A large part of the problem is that the story is a period piece, but aside from simply labeling the setting and characters as 19th century, not much effort has gone into making them believably so.
Sister Eileen is largely a 21st century woman, unconvincing as a 19th century nun. The idea of making her a nun is fine — but her behavior would be aberrant even for a modern religious woman, and no explanation is given for her actions. Some are needed: she totes a Colt .45, plays cards, and smokes cigars. She is still a member of her order when the story begins, and so is roaming the American West in full robes and wimple — but no one is surprised at encountering an unaccompanied Irish Catholic nun in the largely Protestant American West. Later on in the narrative, she has been forced to assume a secular persona, but no explanation is offered for either choice.
Jack Gabert is a more convincing Victorian Englishman, but his character suffers from what seems to have been a paucity of historical research. Priest connects him teasingly with both Jack the Ripper and Springheeled Jack, who terrorized London somewhat earlier than the Ripper. There is actually quite a lot of information available on both the Ripper and Springheeled Jack. However, Priest inexplicably confabulates the two figures, despite the fact that Springheeled Jack reportedly wore a silver mask, breathed blue flames and left his victims frightened but alive. She gives Jack the monstrous violence of both the Ripper and the classic werewolf, while at the same time vaguely suggesting that the moon gives him the ability to leap and soar. When there is so much historical detail available on both the source figures, these confused images seem pointless. It leaves Jack curiously unrealized.
There are also some unfortunate lapses of common sense and general believability. At one point, Sister Eileen slips both a pint bottle of chloroform and a Colt .45 into “a garter holster.” Eileen is repeatedly described as a small woman; an unloaded Colt .45 weighs two pounds and the pint bottle adds another pound. A regular holster under Eileen’s skirt would be plausible; a garter holster is not. Several characters also refer to Eileen as red-haired: however, with the 19th century nun’s habit in which she begins the story, no one would be able to tell the color of her hair. Overlooking this kind of logic suggests that the story was written in a white heat and never examined for content, that we are reading a first draft or even a juvenile work of the author’s.
Subterranean Press has done its usual exemplary job with the physical details of the book. It is a handsome edition; the marvelous black and white illustrations by Mark Geyer suggest woodcuts and have an Edward Gorey weirdness that suits the subject matter very well.

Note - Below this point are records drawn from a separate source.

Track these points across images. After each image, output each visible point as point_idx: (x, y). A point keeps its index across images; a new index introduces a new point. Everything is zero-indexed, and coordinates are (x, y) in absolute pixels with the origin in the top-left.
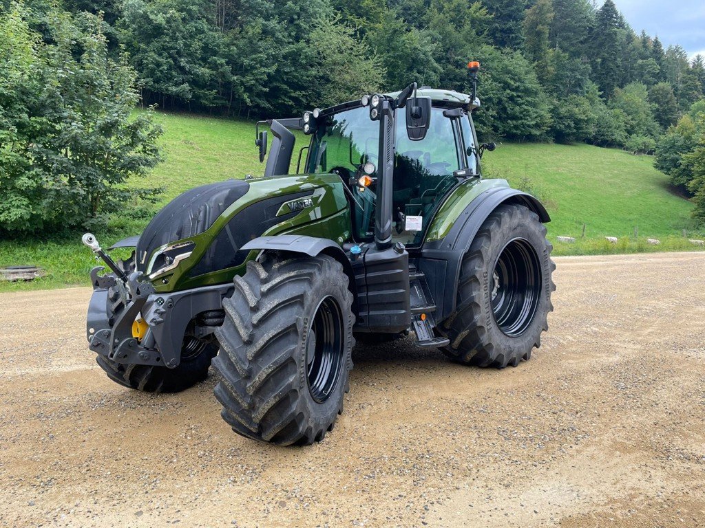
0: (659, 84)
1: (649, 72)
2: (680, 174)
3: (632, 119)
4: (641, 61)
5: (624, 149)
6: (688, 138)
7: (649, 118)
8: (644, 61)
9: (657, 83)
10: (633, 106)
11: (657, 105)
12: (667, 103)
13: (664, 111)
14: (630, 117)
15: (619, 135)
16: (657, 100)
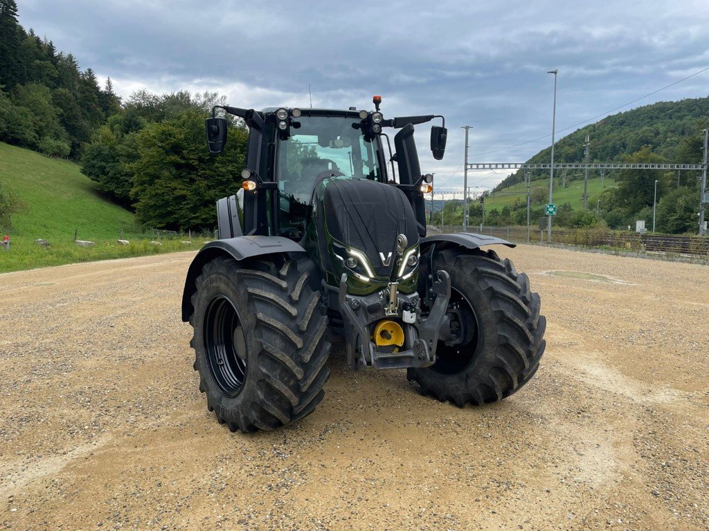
0: (60, 89)
1: (48, 75)
2: (108, 182)
3: (41, 120)
4: (39, 62)
5: (38, 151)
6: (112, 148)
7: (56, 122)
8: (42, 62)
9: (56, 87)
10: (40, 107)
11: (62, 110)
12: (71, 109)
13: (69, 118)
14: (38, 118)
15: (30, 135)
16: (59, 105)
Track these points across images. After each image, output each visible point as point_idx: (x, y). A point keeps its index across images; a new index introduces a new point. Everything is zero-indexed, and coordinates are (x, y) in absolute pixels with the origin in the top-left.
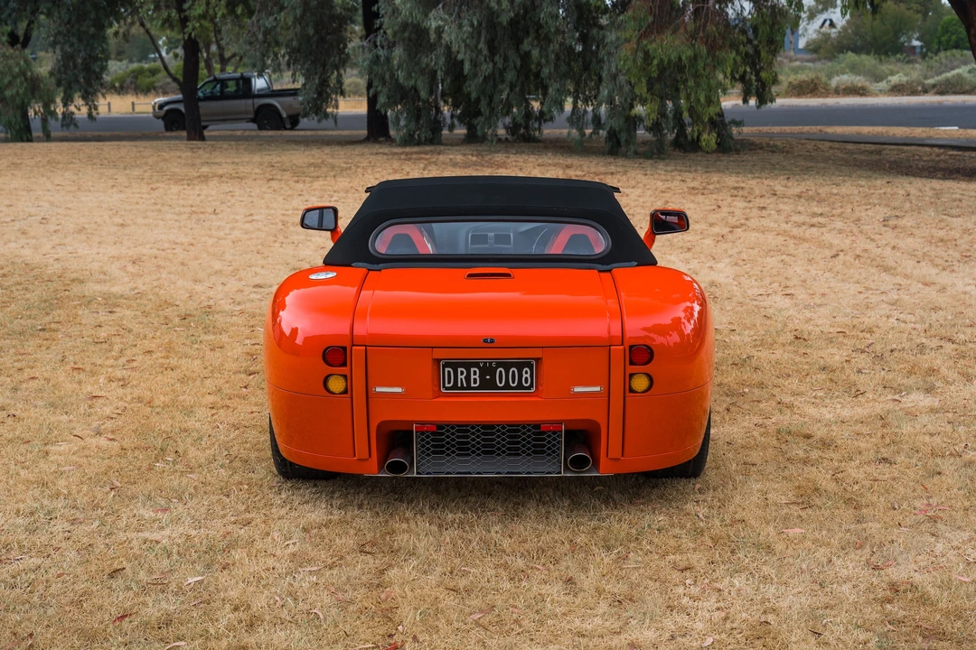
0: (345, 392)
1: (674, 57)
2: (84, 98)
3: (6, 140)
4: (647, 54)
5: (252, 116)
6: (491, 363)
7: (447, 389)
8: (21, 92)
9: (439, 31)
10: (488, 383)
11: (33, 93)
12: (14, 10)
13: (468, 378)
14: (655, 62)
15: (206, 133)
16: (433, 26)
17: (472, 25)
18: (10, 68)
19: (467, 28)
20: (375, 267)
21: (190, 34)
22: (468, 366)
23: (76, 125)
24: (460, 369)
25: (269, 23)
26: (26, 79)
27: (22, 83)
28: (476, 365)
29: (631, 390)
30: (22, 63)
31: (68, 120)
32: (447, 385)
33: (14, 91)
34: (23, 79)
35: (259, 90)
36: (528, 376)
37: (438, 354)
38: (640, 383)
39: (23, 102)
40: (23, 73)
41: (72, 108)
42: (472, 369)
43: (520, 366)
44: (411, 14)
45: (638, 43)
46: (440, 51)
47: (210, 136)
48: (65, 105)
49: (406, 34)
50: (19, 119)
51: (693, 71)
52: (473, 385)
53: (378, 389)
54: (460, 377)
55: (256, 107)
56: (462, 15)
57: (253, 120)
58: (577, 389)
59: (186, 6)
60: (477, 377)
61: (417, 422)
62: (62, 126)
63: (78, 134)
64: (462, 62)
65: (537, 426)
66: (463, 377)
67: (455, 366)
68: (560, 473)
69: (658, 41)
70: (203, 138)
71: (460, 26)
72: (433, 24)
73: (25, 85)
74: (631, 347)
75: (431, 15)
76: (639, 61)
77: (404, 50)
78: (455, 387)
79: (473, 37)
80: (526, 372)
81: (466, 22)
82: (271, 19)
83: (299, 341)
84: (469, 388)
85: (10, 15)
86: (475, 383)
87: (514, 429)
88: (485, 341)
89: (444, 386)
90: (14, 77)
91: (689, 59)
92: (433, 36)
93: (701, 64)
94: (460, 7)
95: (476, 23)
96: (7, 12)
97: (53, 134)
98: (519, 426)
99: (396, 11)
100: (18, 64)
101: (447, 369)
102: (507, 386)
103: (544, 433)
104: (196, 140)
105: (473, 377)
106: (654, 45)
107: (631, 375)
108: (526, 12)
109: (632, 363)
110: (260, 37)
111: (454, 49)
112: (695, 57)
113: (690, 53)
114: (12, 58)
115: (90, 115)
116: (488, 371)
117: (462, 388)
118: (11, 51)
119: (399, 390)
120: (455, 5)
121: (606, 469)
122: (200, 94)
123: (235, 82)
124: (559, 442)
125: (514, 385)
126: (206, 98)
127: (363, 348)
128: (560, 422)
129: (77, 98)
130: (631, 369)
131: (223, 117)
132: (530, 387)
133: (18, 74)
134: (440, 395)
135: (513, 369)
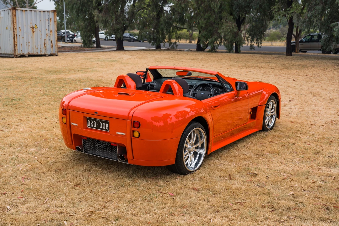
0: (65, 123)
2: (257, 40)
3: (227, 52)
5: (320, 48)
6: (98, 120)
7: (89, 127)
8: (230, 37)
10: (98, 127)
12: (237, 11)
13: (93, 124)
22: (93, 120)
23: (254, 49)
24: (91, 121)
26: (232, 33)
29: (134, 136)
30: (231, 28)
31: (252, 47)
32: (88, 125)
34: (231, 33)
36: (107, 126)
37: (85, 115)
38: (136, 134)
41: (253, 43)
42: (94, 121)
43: (106, 123)
47: (294, 54)
48: (251, 42)
53: (73, 124)
54: (91, 123)
57: (320, 50)
58: (118, 133)
60: (95, 124)
61: (83, 136)
62: (250, 49)
63: (256, 52)
65: (110, 143)
67: (90, 120)
68: (118, 160)
70: (291, 55)
73: (232, 35)
74: (134, 122)
78: (90, 126)
84: (93, 127)
85: (236, 13)
86: (95, 126)
88: (95, 113)
97: (241, 51)
98: (106, 142)
100: (230, 28)
101: (88, 120)
102: (102, 129)
103: (112, 146)
104: (289, 55)
105: (94, 124)
107: (134, 131)
109: (134, 127)
114: (228, 26)
115: (258, 46)
116: (98, 123)
117: (92, 127)
119: (76, 124)
121: (130, 162)
122: (304, 40)
123: (317, 36)
124: (117, 150)
125: (104, 129)
126: (306, 42)
127: (69, 110)
128: (116, 143)
129: (255, 39)
130: (133, 129)
131: (310, 48)
132: (108, 130)
133: (230, 32)
134: (87, 128)
135: (104, 123)
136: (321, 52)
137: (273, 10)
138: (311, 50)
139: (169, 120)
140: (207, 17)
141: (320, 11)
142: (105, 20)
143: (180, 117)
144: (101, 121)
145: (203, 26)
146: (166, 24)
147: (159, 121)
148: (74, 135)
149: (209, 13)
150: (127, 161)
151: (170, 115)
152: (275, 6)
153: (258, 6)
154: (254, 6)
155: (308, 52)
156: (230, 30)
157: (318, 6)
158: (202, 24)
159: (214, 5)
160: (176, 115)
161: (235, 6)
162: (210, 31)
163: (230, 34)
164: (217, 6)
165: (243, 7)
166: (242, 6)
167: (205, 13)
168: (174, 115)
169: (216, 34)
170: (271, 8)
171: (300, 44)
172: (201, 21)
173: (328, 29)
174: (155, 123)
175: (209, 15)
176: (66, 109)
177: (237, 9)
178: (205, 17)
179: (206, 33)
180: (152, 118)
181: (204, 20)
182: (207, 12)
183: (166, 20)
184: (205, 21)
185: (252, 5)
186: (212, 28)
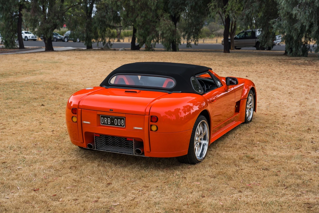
0: (76, 122)
2: (194, 37)
3: (165, 51)
5: (255, 45)
6: (113, 117)
7: (102, 124)
8: (169, 35)
10: (112, 124)
12: (173, 9)
13: (107, 121)
15: (230, 51)
17: (309, 12)
18: (166, 28)
19: (308, 14)
20: (108, 87)
22: (107, 117)
23: (191, 47)
24: (105, 118)
26: (171, 31)
27: (169, 32)
28: (109, 117)
29: (151, 130)
30: (170, 26)
31: (189, 45)
32: (102, 123)
33: (167, 35)
34: (170, 31)
35: (258, 36)
36: (123, 122)
37: (99, 113)
38: (154, 128)
41: (190, 41)
42: (108, 119)
43: (121, 119)
44: (287, 9)
48: (188, 40)
52: (109, 124)
53: (84, 122)
54: (105, 121)
55: (256, 41)
56: (306, 9)
57: (255, 46)
58: (135, 128)
59: (225, 7)
60: (109, 121)
61: (95, 133)
62: (187, 47)
63: (192, 49)
65: (126, 138)
66: (106, 121)
67: (104, 117)
68: (133, 154)
70: (229, 52)
71: (305, 13)
72: (294, 12)
73: (170, 33)
74: (151, 116)
75: (294, 9)
77: (288, 21)
78: (104, 124)
79: (310, 17)
80: (123, 121)
81: (307, 11)
83: (72, 105)
84: (108, 124)
85: (172, 10)
86: (109, 123)
87: (120, 138)
88: (110, 110)
89: (101, 123)
94: (306, 6)
95: (311, 12)
97: (180, 49)
98: (121, 138)
100: (168, 26)
101: (102, 118)
102: (117, 125)
103: (128, 141)
104: (226, 53)
105: (108, 121)
107: (151, 125)
109: (151, 121)
114: (167, 24)
115: (195, 43)
116: (112, 119)
117: (106, 124)
119: (88, 123)
121: (146, 155)
122: (238, 37)
123: (250, 33)
124: (133, 144)
125: (119, 125)
126: (240, 39)
127: (81, 109)
128: (132, 138)
129: (192, 37)
130: (151, 123)
131: (244, 45)
132: (123, 126)
134: (100, 126)
135: (119, 120)
136: (255, 48)
137: (210, 8)
138: (245, 46)
139: (179, 114)
140: (144, 15)
141: (257, 8)
142: (34, 19)
143: (187, 111)
144: (115, 118)
145: (139, 24)
146: (100, 22)
147: (173, 115)
148: (86, 133)
149: (145, 10)
150: (143, 154)
151: (180, 109)
152: (211, 3)
153: (194, 3)
154: (190, 3)
155: (242, 49)
156: (169, 28)
157: (255, 3)
158: (139, 22)
159: (151, 2)
160: (184, 109)
161: (170, 3)
162: (147, 29)
163: (168, 31)
164: (154, 4)
165: (179, 4)
166: (177, 4)
167: (142, 11)
168: (182, 110)
169: (153, 32)
170: (208, 5)
171: (235, 40)
173: (265, 26)
174: (169, 117)
175: (146, 13)
176: (76, 109)
177: (173, 7)
178: (142, 15)
179: (143, 31)
180: (166, 113)
181: (141, 18)
183: (100, 19)
185: (187, 3)
186: (148, 26)
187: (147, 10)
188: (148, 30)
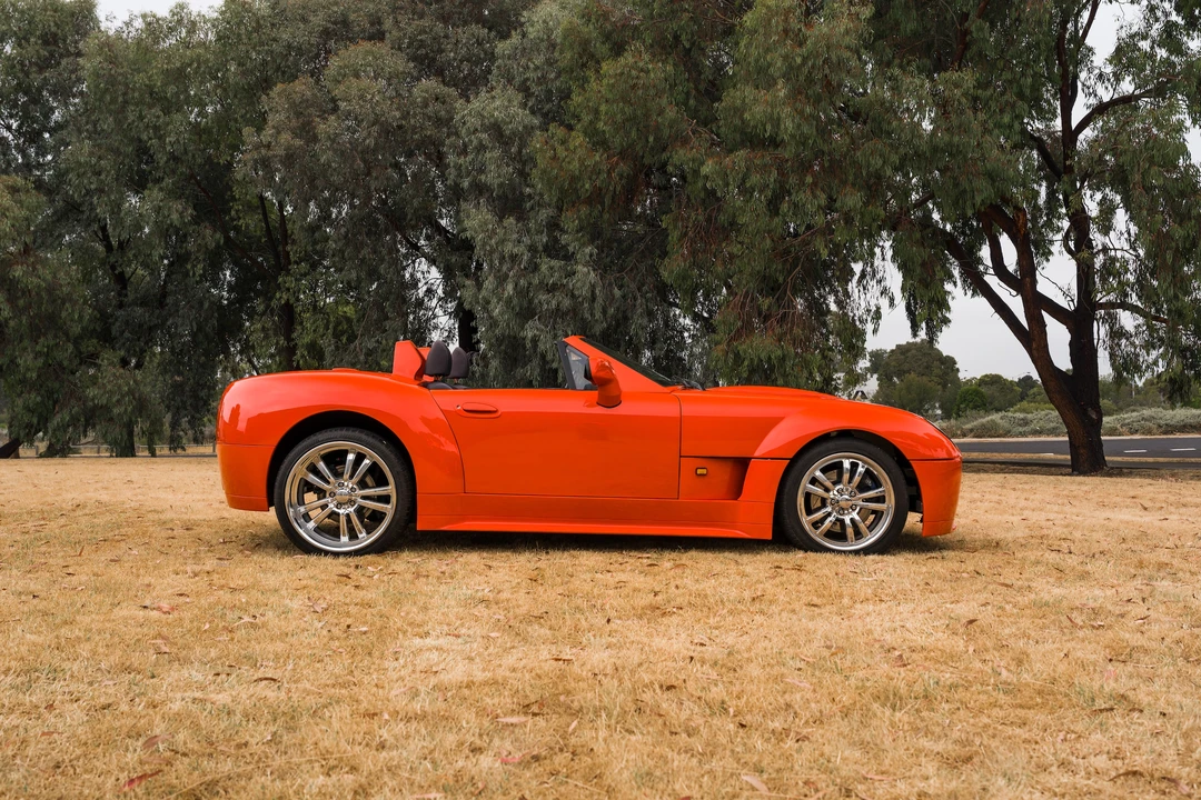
1: (763, 356)
3: (111, 456)
4: (737, 355)
8: (129, 409)
9: (535, 340)
11: (141, 412)
12: (128, 339)
14: (746, 363)
16: (530, 335)
18: (120, 387)
21: (298, 362)
25: (371, 344)
26: (135, 398)
27: (130, 402)
30: (132, 383)
33: (123, 409)
34: (132, 398)
39: (131, 421)
40: (131, 392)
44: (508, 325)
45: (728, 345)
46: (536, 362)
49: (503, 347)
50: (125, 434)
51: (782, 370)
59: (295, 335)
64: (556, 371)
69: (748, 342)
73: (134, 403)
75: (527, 325)
76: (731, 362)
82: (373, 340)
85: (124, 344)
90: (123, 396)
91: (778, 358)
92: (529, 345)
93: (789, 364)
94: (555, 320)
96: (122, 341)
99: (493, 324)
100: (127, 384)
106: (744, 347)
108: (618, 325)
110: (362, 358)
111: (549, 357)
112: (783, 359)
113: (779, 352)
114: (122, 378)
118: (122, 371)
120: (550, 317)
133: (127, 394)
140: (45, 350)
145: (29, 375)
149: (49, 336)
153: (194, 324)
158: (28, 369)
159: (73, 311)
161: (118, 324)
162: (50, 393)
164: (81, 317)
165: (145, 327)
166: (141, 326)
167: (39, 338)
169: (73, 402)
172: (25, 361)
175: (52, 343)
177: (127, 334)
178: (38, 348)
179: (39, 399)
181: (36, 358)
182: (45, 335)
184: (41, 361)
186: (57, 385)
187: (56, 336)
188: (55, 396)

Cherie Priest’s first two books showed an acute attention to history and detail. They also showed her to be a wordsmith of considerable talent. While her skill at crafting a moving scene has not abandoned her in Dreadful Skin, the clarity and lucidity of the writing are diminished. Jack Gabert may be carried away on the tide of moonlight, but the reader is not. One can only hope the unfamiliar period overwhelmed Priest, and that she’ll get her feet back under her with her next novel.